New York on Verge of Massive Expansion of State DNA Database

by jeeg 15. June 2010 01:39

As of April, New York state's DNA databank contained the genetic profiles of 356,054 people, most of them criminals. A decision later this month could, in effect, add millions more, whose only "offense" is being related to a convict.


No, their DNA won't actually be in the system. But the mere fact that it resembles genetic material that is in the databank would be enough to put them on law enforcement's radar.


This decision to use DNA in an entirely new way won't be made by lawmakers, but by an appointed board -- the Commission on Forensic Science -- some of whose own members say the panel is going too far.


I agree. This issue -- which is really about how we balance privacy and civil rights with the desire to fight crime as effectively as possible -- belongs in the hands of elected representatives and a full and open process with public and expert input.


At issue is whether to allow the state's DNA databank to notify police when it finds a "partial match" of DNA collected during a criminal investigation. Currently, identities of people in the databank can be disclosed only if their DNA is an exact match.


A partial match, however, is a strong indicator that the DNA belongs to a close relative, typically a parent or child, and, more remotely, a sibling. Advocates of using partial matches say they give police key leads, particularly in crimes with no suspects. Not allowing forensic scientists to share this information with police, they say, is ethically wrong.


Of course the problem is that this would make potential suspects out of many law abiding people, subjecting them to unwarranted invasions of privacy and forcing them to prove their innocence.
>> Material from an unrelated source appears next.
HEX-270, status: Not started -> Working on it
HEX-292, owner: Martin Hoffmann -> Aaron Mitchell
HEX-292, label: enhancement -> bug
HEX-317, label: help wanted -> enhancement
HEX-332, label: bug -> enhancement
Four of the commission's 14 members, including three lawyers and a former judge, say the law allows DNA to be used to identify a likely perpetrator, not a roster of

suspects, and that it's the job of the Legislature and governor to make such far-reaching decisions as this.


They've been outvoted by other panelists, who include district attorneys, scientists, and representatives of State Police and the Division of Criminal Justice Services. The final vote is set for June 29.


This comes as the state is looking to greatly expand the DNA databank.  Currently, the law limits DNA sampling to people convicted of a felony or one of 35 misdemeanors, representing less than half the people convicted of state penal law crimes. Governor Paterson has proposed to make New York the first in the nation to require DNA for every crime in its penal law, adding an estimated 48,000 people a year.


The question of whether New York should do that will be considered by the Legislature and I hope they consult the mounting body of evidence that indicates these changes will produce no meaningul decrease in crime. Indeed the discussion comes as other countries like the United Kingdom are re-evaluating the "bigger is better" approach.The partial DNA issue should likewise be debated by our representatives with the input of the public and experts, not a small appointed panel dominated by people excited by technology's potential to fight crime, but not necessarily mindful of the cost to our liberties



6/18/2010 7:25:00 PM #

Shannon McMillan

This is an issue that could possibly cause more lawsuits for the penal system than it already has. Someone's partial DNA match to a criminal doesn't mean that they should be put on the radar. Haven't they ever heard of personality and individualism?

Shannon McMillan United States |

6/19/2010 12:11:45 AM #


Shannon, I agree. That is such an articulate comment about criminals and their personality. Where do you get your resources from?